ICW Tetap Tolak Konsep Dewan Pengawas KPK, Ini 3 Alasannya
Peneliti Indonesia Corruption Watch (ICW) Kurnia Ramadhana memberikan 3 alasan menolak konsep Dewan Pengawas
Penulis: Fransiskus Adhiyuda Prasetia
Editor: Hendra Gunawan
Laporan Wartawan Tribunnews.com, Fransiskus Adhiyuda
TRIBUNNEWS.COM, JAKARTA - Peneliti Indonesia Corruption Watch (ICW) Kurnia Ramadhana memberikan 3 alasan menolak konsep Dewan Pengawas Komisi Pemberantasan Korupsi (KPK).
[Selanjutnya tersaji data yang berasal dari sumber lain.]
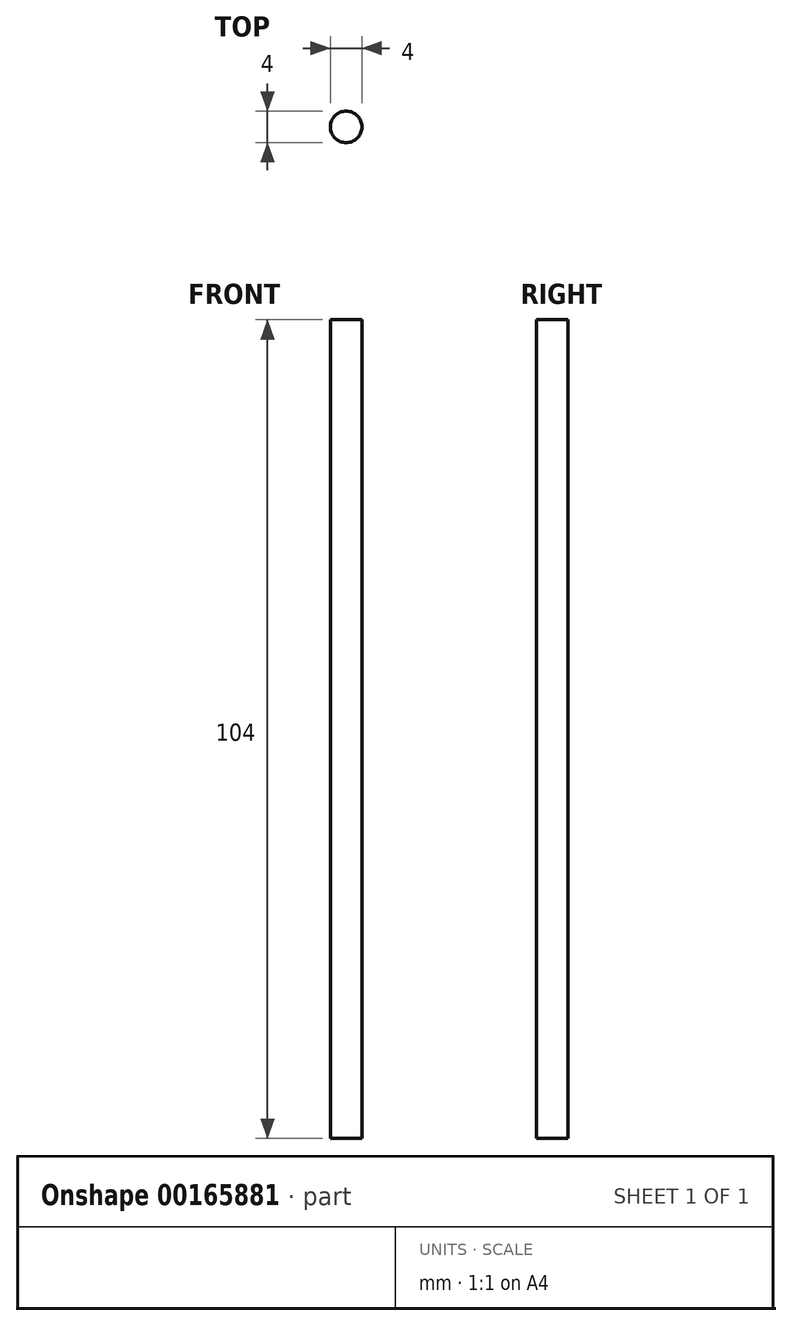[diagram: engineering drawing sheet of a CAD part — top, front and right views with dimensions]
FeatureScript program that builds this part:
annotation { "Feature Type Name" : "Feature", "Feature Type Description" : "" }
export const myFeature = defineFeature(function(context is Context, id is Id, definition is map)
    precondition{}
    {
        {
            var Q0;
            Q0=qCreatedBy(makeId("Top.planeOp"),FACE);
            var sketch = newSketch(context, id + "F0", { "sketchPlane" : qUnion([Q0])});
            skCircle(sketch, "E0", {"center": v(0, 0) * mm, "radius": 2 * mm});
            skSolve(sketch);
        }
        {
            var Q0;
            Q0 = qSketchRegion(id + "F0", true);
            extrude(context, id + "F1", {"entities" : qUnion([Q0]), "depth" : 104 * mm});
        }
    });
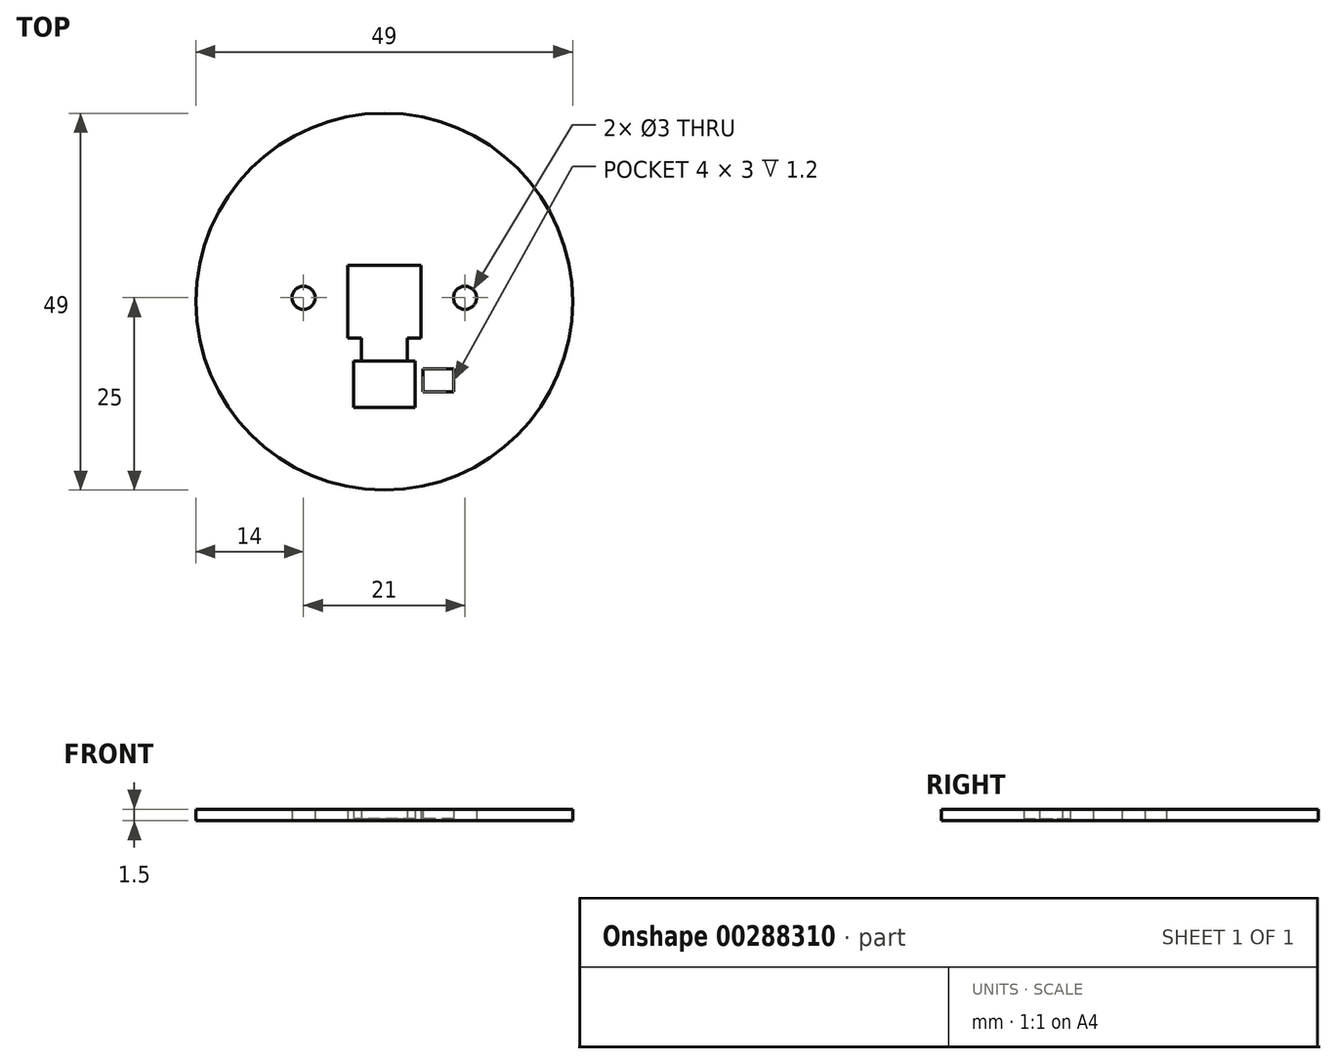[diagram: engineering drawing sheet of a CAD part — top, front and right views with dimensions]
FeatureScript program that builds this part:
annotation { "Feature Type Name" : "Feature", "Feature Type Description" : "" }
export const myFeature = defineFeature(function(context is Context, id is Id, definition is map)
    precondition{}
    {
        {
            var Q0;
            Q0=qCreatedBy(makeId("Top.planeOp"),FACE);
            var sketch = newSketch(context, id + "F0", { "sketchPlane" : qUnion([Q0])});
            skCircle(sketch, "E0", {"center": v(0, 0) * mm, "radius": 24.5 * mm});
            skPoint(sketch, "E1", {"position": v(-10.5, 0) * mm});
            skCircle(sketch, "E2", {"center": v(-10.5, 0.5) * mm, "radius": 1.5 * mm});
            skPoint(sketch, "E3", {"position": v(10.5, 0) * mm});
            skCircle(sketch, "E4", {"center": v(10.5, 0.5) * mm, "radius": 1.5 * mm});
            skLineSegment(sketch, "E5.bottom", {"start": v(-4.75, 4.75) * mm, "end": v(4.75, 4.75) * mm});
            skLineSegment(sketch, "E5.top", {"start": v(-4.75, -4.75) * mm, "end": v(4.75, -4.75) * mm});
            skLineSegment(sketch, "E5.left", {"start": v(-4.75, 4.75) * mm, "end": v(-4.75, -4.75) * mm});
            skLineSegment(sketch, "E5.right", {"start": v(4.75, 4.75) * mm, "end": v(4.75, -4.75) * mm});
            skLineSegment(sketch, "E6.bottom", {"start": v(-4, -7.75) * mm, "end": v(4, -7.75) * mm});
            skLineSegment(sketch, "E6.top", {"start": v(-4, -13.75) * mm, "end": v(4, -13.75) * mm});
            skLineSegment(sketch, "E6.left", {"start": v(-4, -7.75) * mm, "end": v(-4, -13.75) * mm});
            skLineSegment(sketch, "E6.right", {"start": v(4, -7.75) * mm, "end": v(4, -13.75) * mm});
            skLineSegment(sketch, "E7.bottom", {"start": v(-3, -4.75) * mm, "end": v(3, -4.75) * mm});
            skLineSegment(sketch, "E7.top", {"start": v(-3, -7.75) * mm, "end": v(3, -7.75) * mm});
            skLineSegment(sketch, "E7.left", {"start": v(-3, -4.75) * mm, "end": v(-3, -7.75) * mm});
            skLineSegment(sketch, "E7.right", {"start": v(3, -4.75) * mm, "end": v(3, -7.75) * mm});
            skLineSegment(sketch, "E8.bottom", {"start": v(5, -8.75) * mm, "end": v(9, -8.75) * mm});
            skLineSegment(sketch, "E8.top", {"start": v(5, -11.75) * mm, "end": v(9, -11.75) * mm});
            skLineSegment(sketch, "E8.left", {"start": v(5, -8.75) * mm, "end": v(5, -11.75) * mm});
            skLineSegment(sketch, "E8.right", {"start": v(9, -8.75) * mm, "end": v(9, -11.75) * mm});
            skSolve(sketch);
        }
        {
            var Q0;
            Q0=makeQuery(id+"F0.imprint","IMPRINT",FACE,{"disambiguationData":[TD([[makeQuery(id+"F0.imprint","IMPRINT",EDGE,{"derivedFrom":sQuery(id+"F0.wireOp",EDGE,"E0")}),1.0]])]});
            var Q1;
            Q1=makeQuery(id+"F0.imprint","IMPRINT",FACE,{"disambiguationData":[TD([[makeQuery(id+"F0.imprint","IMPRINT",EDGE,{"derivedFrom":sQuery(id+"F0.wireOp",EDGE,"E8.bottom")}),-1.0]])]});
            var Q2;
            Q2=makeQuery(id+"F0.imprint","IMPRINT",FACE,{"disambiguationData":[TD([[makeQuery(id+"F0.imprint","IMPRINT",EDGE,{"derivedFrom":sQuery(id+"F0.wireOp",EDGE,"E6.top")}),1.0]])]});
            var Q3;
            Q3=makeQuery(id+"F0.imprint","IMPRINT",FACE,{"disambiguationData":[TD([[makeQuery(id+"F0.imprint","IMPRINT",EDGE,{"derivedFrom":sQuery(id+"F0.wireOp",EDGE,"E7.bottom")}),-1.0]])]});
            extrude(context, id + "F1", {"entities" : qUnion([Q0, Q1, Q2, Q3]), "depth" : .3 * mm});
        }
        {
            var Q0;
            Q0 = qSketchRegion(id + "F0", true);
            extrude(context, id + "F2", {"entities" : qUnion([Q0]), "operationType" : NewBodyOperationType.ADD, "depth" : 1.5 * mm});
        }
    });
Pertama, secara teoritik KPK masuk dalam rumpun lembaga negara independen yang tidak mengenal konsep lembaga Dewan Pengawas.
Sebab, yang terpenting dalam lembaga negara independen adalah membangun sistem pengawasan.
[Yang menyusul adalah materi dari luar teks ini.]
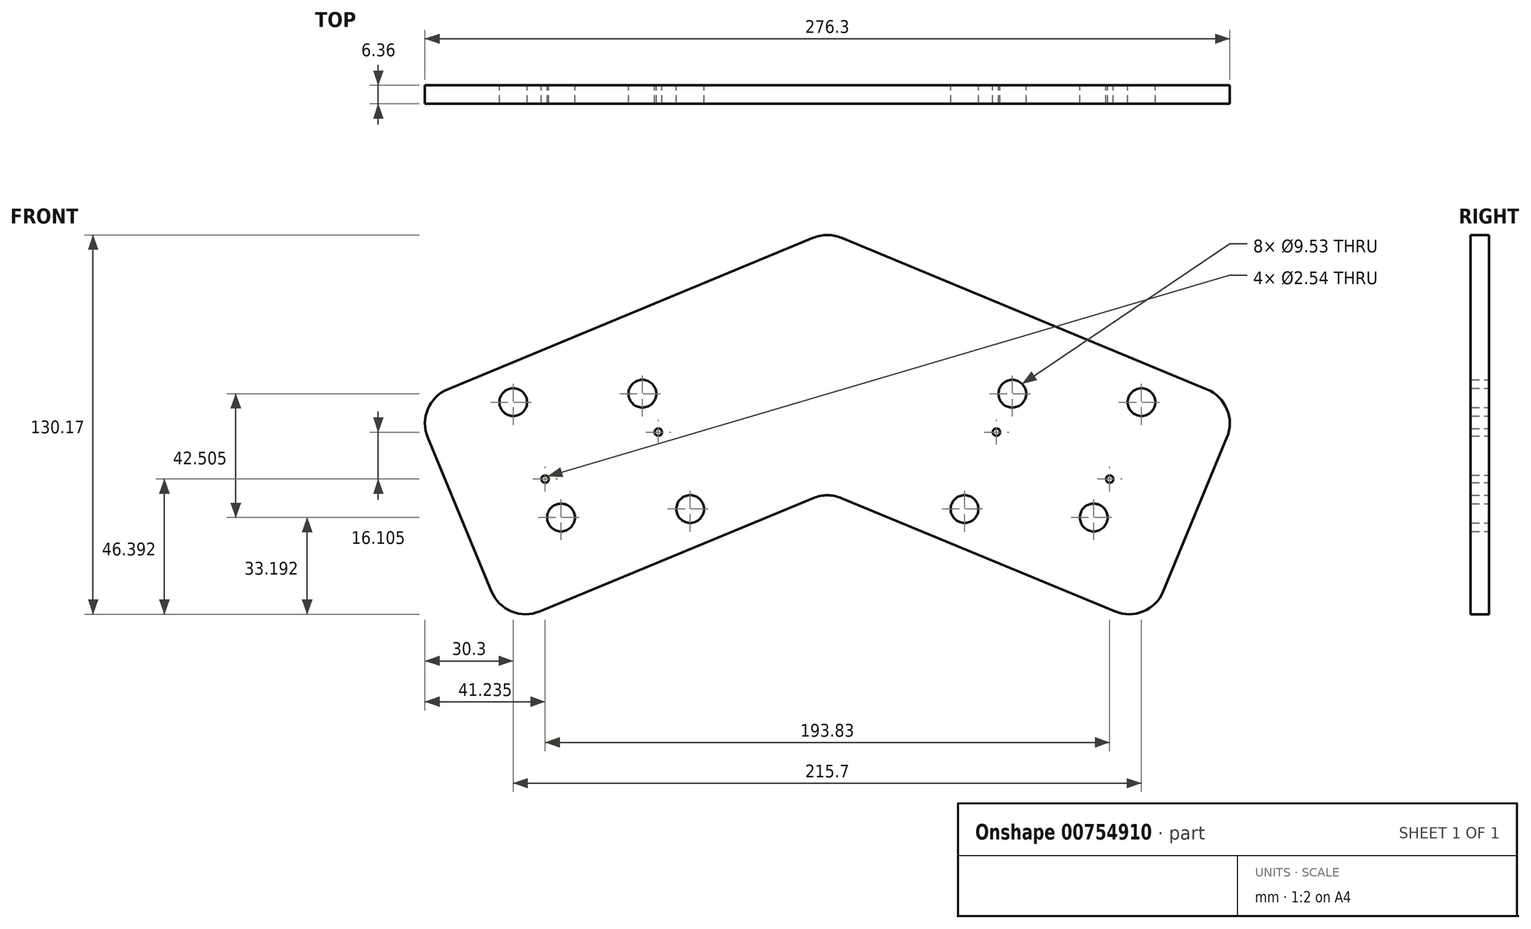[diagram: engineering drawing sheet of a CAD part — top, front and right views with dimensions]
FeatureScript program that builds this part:
annotation { "Feature Type Name" : "Feature", "Feature Type Description" : "" }
export const myFeature = defineFeature(function(context is Context, id is Id, definition is map)
    precondition{}
    {
        {
            var Q0;
            Q0=qCreatedBy(makeId("Front.planeOp"),FACE);
            var sketch = newSketch(context, id + "F0", { "sketchPlane" : qUnion([Q0])});
            skLineSegment(sketch, "E0", {"start": v(0, 0) * mm, "end": v(-110.45, -45.75) * mm});
            skLineSegment(sketch, "E1", {"start": v(0, 0) * mm, "end": v(0, 89.35) * mm});
            skLineSegment(sketch, "E2", {"start": v(-110.45, -45.75) * mm, "end": v(-142.04, 30.52) * mm});
            skLineSegment(sketch, "E3", {"start": v(-142.04, 30.52) * mm, "end": v(0, 89.35) * mm});
            skPoint(sketch, "E4", {"position": v(-15.88, 93.09) * mm});
            skPoint(sketch, "E5", {"position": v(-15.88, -16.89) * mm});
            skLineSegment(sketch, "E6.MirrorCS", {"start": v(0, 0) * mm, "end": v(110.45, -45.75) * mm});
            skPoint(sketch, "E7.MirrorP", {"position": v(15.88, -16.89) * mm});
            skLineSegment(sketch, "E8.MirrorCS", {"start": v(110.45, -45.75) * mm, "end": v(142.04, 30.52) * mm});
            skLineSegment(sketch, "E9.MirrorCS", {"start": v(142.04, 30.52) * mm, "end": v(0, 89.35) * mm});
            skPoint(sketch, "E10.MirrorP", {"position": v(15.88, 93.09) * mm});
            skLineSegment(sketch, "E11", {"start": v(-15.87, -16.89) * mm, "end": v(-45.04, 53.51) * mm, "construction": true});
            skLineSegment(sketch, "E12", {"start": v(-15.88, 93.09) * mm, "end": v(13.29, 22.69) * mm, "construction": true});
            skCircle(sketch, "E13", {"center": v(-91.45, -8.67) * mm, "radius": 4.76 * mm});
            skLineSegment(sketch, "E14", {"start": v(-91.45, -8.67) * mm, "end": v(-112.71, 42.67) * mm, "construction": true});
            skCircle(sketch, "E15", {"center": v(-107.85, 30.93) * mm, "radius": 4.76 * mm});
            skCircle(sketch, "E16.MirrorC", {"center": v(91.45, -8.67) * mm, "radius": 4.76 * mm});
            skCircle(sketch, "E17.MirrorC", {"center": v(107.85, 30.93) * mm, "radius": 4.76 * mm});
            skCircle(sketch, "E18", {"center": v(-63.5, 33.84) * mm, "radius": 4.76 * mm});
            skLineSegment(sketch, "E19", {"start": v(-63.5, 33.84) * mm, "end": v(-42.24, -17.5) * mm});
            skCircle(sketch, "E20", {"center": v(-47.1, -5.76) * mm, "radius": 4.76 * mm});
            skCircle(sketch, "E21.MirrorC", {"center": v(47.1, -5.76) * mm, "radius": 4.76 * mm});
            skCircle(sketch, "E22.MirrorC", {"center": v(63.5, 33.84) * mm, "radius": 4.76 * mm});
            skCircle(sketch, "E23", {"center": v(-58.03, 20.64) * mm, "radius": 1.27 * mm});
            skCircle(sketch, "E24", {"center": v(-96.91, 4.53) * mm, "radius": 1.27 * mm});
            skCircle(sketch, "E25.MirrorC", {"center": v(58.03, 20.64) * mm, "radius": 1.27 * mm});
            skCircle(sketch, "E26.MirrorC", {"center": v(96.91, 4.53) * mm, "radius": 1.27 * mm});
            skPoint(sketch, "E27", {"position": v(-102.08, 17) * mm});
            skSolve(sketch);
        }
        {
            var Q0;
            Q0=qSketchRegion(id+"F0",true);
            extrude(context, id + "F1", {"entities" : qUnion([Q0]), "endBound" : BoundingType.SYMMETRIC, "depth" : 6.35 * mm, "offsetDistance" : 25.4 * mm});
        }
        {
            var Q0;
            Q0=makeQuery(id+"F1.opExtrude","SWEPT_EDGE",EDGE,{"disambiguationData":[OSD([sQuery(id+"F0.wireOp",EDGE,"E2"),sQuery(id+"F0.wireOp",EDGE,"E3")])]});
            var Q1;
            Q1=makeQuery(id+"F1.opExtrude","SWEPT_EDGE",EDGE,{"disambiguationData":[OSD([sQuery(id+"F0.wireOp",EDGE,"E3"),sQuery(id+"F0.wireOp",EDGE,"E1"),sQuery(id+"F0.wireOp",EDGE,"E9.MirrorCS")])]});
            var Q2;
            Q2=makeQuery(id+"F1.opExtrude","SWEPT_EDGE",EDGE,{"disambiguationData":[OSD([sQuery(id+"F0.wireOp",EDGE,"E0"),sQuery(id+"F0.wireOp",EDGE,"E6.MirrorCS"),sQuery(id+"F0.wireOp",EDGE,"E1")])]});
            var Q3;
            Q3=makeQuery(id+"F1.opExtrude","SWEPT_EDGE",EDGE,{"disambiguationData":[OSD([sQuery(id+"F0.wireOp",EDGE,"E6.MirrorCS"),sQuery(id+"F0.wireOp",EDGE,"E8.MirrorCS")])]});
            var Q4;
            Q4=makeQuery(id+"F1.opExtrude","SWEPT_EDGE",EDGE,{"disambiguationData":[OSD([sQuery(id+"F0.wireOp",EDGE,"E8.MirrorCS"),sQuery(id+"F0.wireOp",EDGE,"E9.MirrorCS")])]});
            var Q5;
            Q5=makeQuery(id+"F1.opExtrude","SWEPT_EDGE",EDGE,{"disambiguationData":[OSD([sQuery(id+"F0.wireOp",EDGE,"E0"),sQuery(id+"F0.wireOp",EDGE,"E2")])]});
            fillet(context, id + "F2", {"entities" : qUnion([Q0, Q1, Q2, Q3, Q4, Q5]), "radius" : 12.7 * mm, "tangentPropagation" : true, "allowEdgeOverflow" : false});
        }
    });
Kurnia pun menilai, hal itu sudah dilakukan KPK dengan adanya Deputi Pengawas Internal dan Pengaduan Masyarakat. Bahkan, kedeputian tersebut pernah menjatuhkan sanksi etik pada dua pimpinan KPK, yakni Abraham Samad dan Saut Situmorang.
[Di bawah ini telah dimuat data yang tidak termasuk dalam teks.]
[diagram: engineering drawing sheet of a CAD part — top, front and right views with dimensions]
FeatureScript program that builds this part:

Baca: Jelang Pelantikan Pimpinan dan Dewas KPK, ICW: Masa Suram Pemberantasan Korupsi
Baca: Brimob Polri Kawal Pimpinan KPK Hadiri Pelantikan di Istana
Baca: Respons Pembentukan Dewan Pengawas KPK, Ali Mochtar Ngabalin Pakai Istilah Manusia Setengah Dewa
"Lagi pun dalan UU KPK yang lama sudah ditegaskan bahwa KPK diawasi oleh beberapa lembaga, misalnya BPK, DPR, dan Presiden. Lalu pengawasan apa lagi yang diinginkan oleh negara?" kata Kurnia kepada Tribunnews, Jumat (20/12/2019).
Kedua, lanjut Kurnia, kewenangan Dewan Pengawas sangat berlebihan. Karena, bagaimana mungkin tindakan pro justicia yang dilakukan oleh KPK harus meminta izin dari Dewan Pengawas?.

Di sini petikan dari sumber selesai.